JOB A: Put each line of the entry that comes after the forum thread into a JSON list of strings, with one string per line and blank lines left out.

EXTRACT TO READ:
************
# Aquarium Stand/Cabinet Advice



## Salinger (Jan 1, 2018)

As I mentioned in another thread, I'm going with a Miracles 23 gallon long aquarium. It is 36" x 12" x 12". They'll be delivering that once we finalize everything and now that my tank size is settled, I need to consider stand or cabinet options. As the tank will be in my living room, I'm thinking a wood cabinet with doors so that I can store food and supplies etc out of site underneath.

I asked Miracles about their stands and they quoted me $495 for a cabinet made of maple wood in my choice of colour. I've no doubt it would be exemplary quality and better than most anything I'm going to find at retail, but $500 is far more than I was budgeting for in a stand. While it might be a reasonable price, I'd like to think I can find something suitable for much less. I was thinking around $200 or even less, am I dreaming?

I see a 36" (well, the description says 35¾ but I'm assuming it was made for 36" aquariums?) stand at PetSmart for $175 https://tinyurl.com/yc59ot62 It says it's made of particleboard which is even less sturdy than MDF so I'm not sure how good or bad that would be. Anyone have experience with PetSmart's TopFin stands? I see some cabinets on Ikea's site that would fit the bill size-wise, but since they're not intended for aquariums, I'm not sure they'd support the weight.

Any suggestions or advice on an appropriate stand or where to look would be most helpful and appreciated. That said, I know some of you are going to suggest making a simple stand myself, but I'll preemptively take that out of the equation. I am not handy whatsoever, and honestly, I wouldn't even know how to start. I wouldn't trust a potted plant on a stand that I built, let alone an aquarium full of water.


----------



## TOtrees (Sep 21, 2017)

I have just been through the same quandry, and ended up building my own. It seems the 36" length just doesn't have a lot of cheap stand options. I think it's where you cross into the threshold of tanks that are heavy enough to require some actual though in their construction, and the use of better materials. 
That said, maybe if you include stands up to 48" in your search, you might simply get more options. It would mean having 6" of length on either side, but I think we can all think of uses for that space, if the space you're putting it in is big enough. 
So sorry, in case it's not clear from above, I have no specific suggestions for you, I'm just commiserating.


----------



## wtac (Mar 17, 2006)

Get a metal stand for now. When budget allows, hire someone to build a skirt to wrap it. Doors can be either hinged or access panels magnetically secured. Lots of options but you have to find someone that can offer you options and build specs.

Most of the "off the shelf" cabinets 3" long and shorter have too small of an opening to make access easy.

JM2C/E


----------



## Fisheye (Jan 13, 2015)

Hi,

We looked like crazy for a stand that wasn't fish store style and that would reliably hold serious weight. Found a very old farmers work bench for $100 and cleaned and leveled it. It's just under 7 feet long and 2 feet deep.
************
SOURCE INFORMATION:
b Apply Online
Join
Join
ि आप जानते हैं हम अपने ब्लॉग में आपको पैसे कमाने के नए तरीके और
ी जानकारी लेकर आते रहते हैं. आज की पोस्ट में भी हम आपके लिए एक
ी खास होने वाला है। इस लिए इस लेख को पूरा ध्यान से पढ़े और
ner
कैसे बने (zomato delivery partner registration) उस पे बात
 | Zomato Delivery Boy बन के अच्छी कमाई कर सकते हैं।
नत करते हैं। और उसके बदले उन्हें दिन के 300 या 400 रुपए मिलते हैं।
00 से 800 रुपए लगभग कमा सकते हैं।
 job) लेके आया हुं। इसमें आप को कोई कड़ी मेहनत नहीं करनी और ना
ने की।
************
JOB B: Write out the forum thread again from "I asked Miracles" up to and including "am I dreaming?", substituting "oak wood" for "maple wood".

ANSWER SECTION A:
[
  "b Apply Online",
  "Join",
  "Join",
  "ि आप जानते हैं हम अपने ब्लॉग में आपको पैसे कमाने के नए तरीके और",
  "ी जानकारी लेकर आते रहते हैं. आज की पोस्ट में भी हम आपके लिए एक",
  "ी खास होने वाला है। इस लिए इस लेख को पूरा ध्यान से पढ़े और",
  "ner",
  "कैसे बने (zomato delivery partner registration) उस पे बात",
  " | Zomato Delivery Boy बन के अच्छी कमाई कर सकते हैं।",
  "नत करते हैं। और उसके बदले उन्हें दिन के 300 या 400 रुपए मिलते हैं।",
  "00 से 800 रुपए लगभग कमा सकते हैं।",
  " job) लेके आया हुं। इसमें आप को कोई कड़ी मेहनत नहीं करनी और ना",
  "ने की।"
]

ANSWER SECTION B:
I asked Miracles about their stands and they quoted me $495 for a cabinet made of oak wood in my choice of colour. I've no doubt it would be exemplary quality and better than most anything I'm going to find at retail, but $500 is far more than I was budgeting for in a stand. While it might be a reasonable price, I'd like to think I can find something suitable for much less. I was thinking around $200 or even less, am I dreaming?